When I began my educational journey I was essentially homeless and working a full time job. As someone who never went to high school, got a G.E.D., and went through the community college system, Cornell removed barriers like not requiring an ACT and SAT for transfer students, and so I truly felt that they were true to their motto of “Any Person… Any Study”. They gave me, “Any Person”, the ability to brush shoulders with students of the highest caliber and then combine that quality with a deep sense of community focus, like Cornell’s extension work or its engaged opportunities and you get a balanced, unique, and exceptional educational experience.

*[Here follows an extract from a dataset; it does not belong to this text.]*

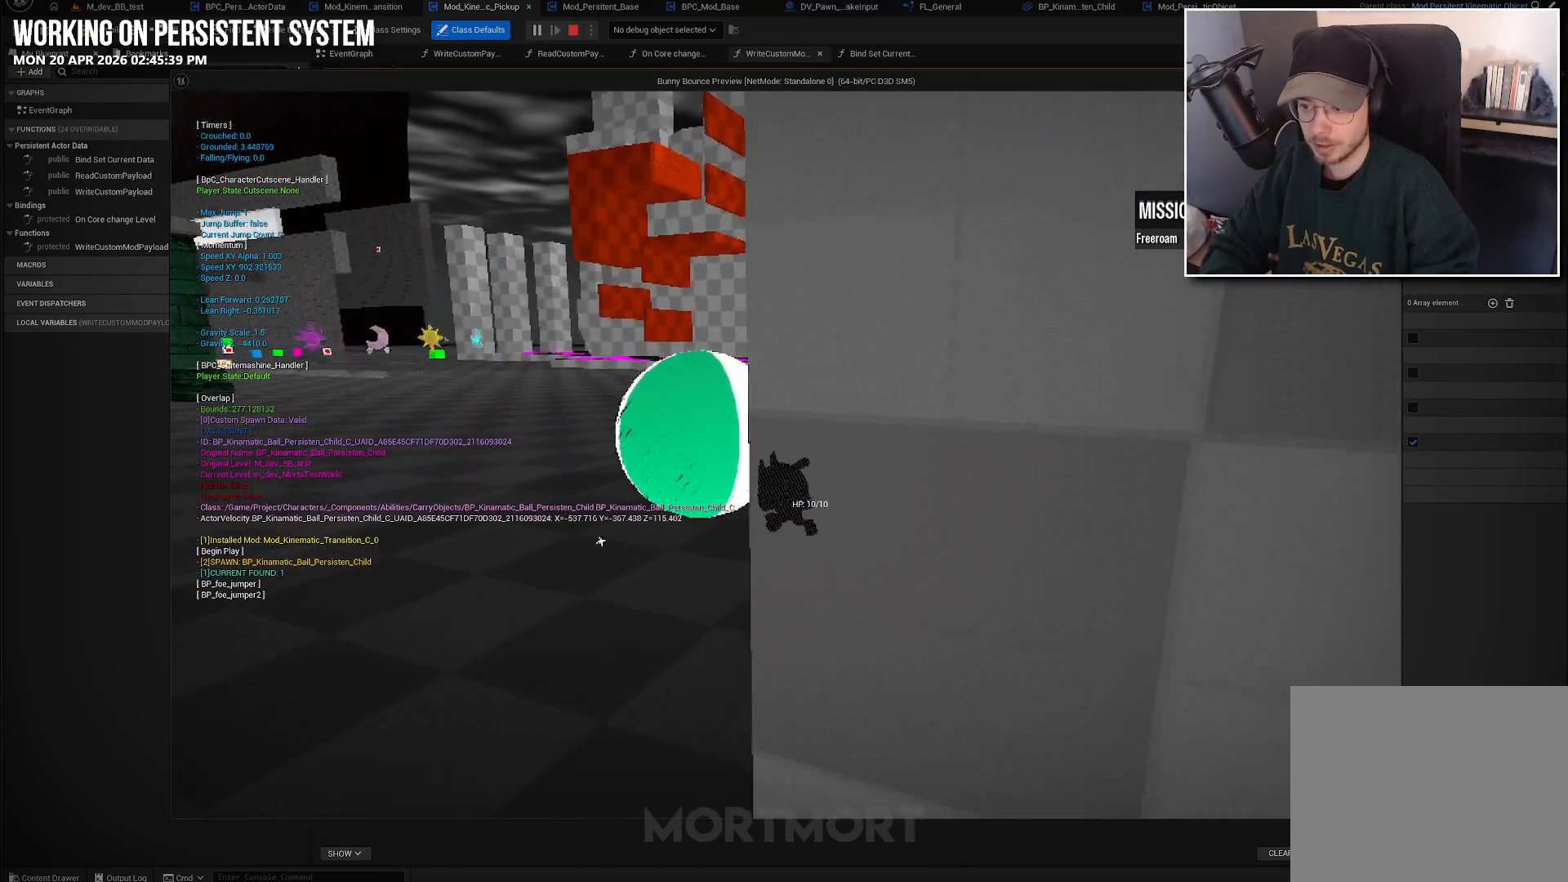
{"buttons": [], "left_stick": "down", "right_stick": "center", "events": [[317, "left_stick", "center"], [433, "left_stick", "down"]]}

What is your favorite thing about Cornell Engineering?
The diversity of opportunity is incredible! I’ve had the chance to work in Honduras with the AguaClara program, study community decision making in rural Borneo, speak at a conference in Hamburg, and as a Kessler Fellow, sit in the C-suite of a mission based VC firm. All this while working on two project teams (Engineers Without Borders and AguaClara) and through them building friendships that are going to last a lifetime.

How do you get involved outside the classroom? 
I’m “Toasty”, which is my camp name at Camp Kesem; a free week long student led summer camp for local children whose families have been affected by cancer. I’m also the house manager for the Triphammer Co-Op which are my extended family here. In the time between, I’m active in Hillel as an engagement intern and as the VP for the Rotaract club, a community service organization on campus.

Meet Andrea

Meet Andrea

A photo of Cornell Engineering student AndreaMajor: biological engineering
Hometown: Parsippany, NJ

Why did you choose Cornell Engineering?
After my community college supplied me with great engineering introductory courses, I was ready to challenge myself both professionally and personally. Motivated to advance my scientific career at a top tier research institution, I searched for a university that would support my non-traditional journey as a transfer student. Cornell has given me the ability to help move science forward by conducting research in hopes of making novel discoveries while also supporting me through my preparation as an MD-PhD hopeful. As a Colombian immigrant, I have always been committed to inspire underrepresented communities in STEM. Cornell has celebrated my diverse background and has prepared me for my future as a physician scientist.

What is your favorite thing about Cornell Engineering?
I enjoy that Cornell Engineering fosters an accepting environment that promotes creativity and innovation. The willingness of research groups to take on undergraduates demonstrates the university’s initiative of making research accessible to all students.

What do you do outside of the classroom?
Outside of the classroom, I am in the Butcher Cardiovascular Developmental Bioengineering Laboratory in the Biomedical Engineering department. On campus, I am also a Cornell Tradition fellow, the Co-President of PorColombia Cornell, a member of Society of Hispanic Professional Engineers (SHPE), and volunteer with Habitat for Humanity.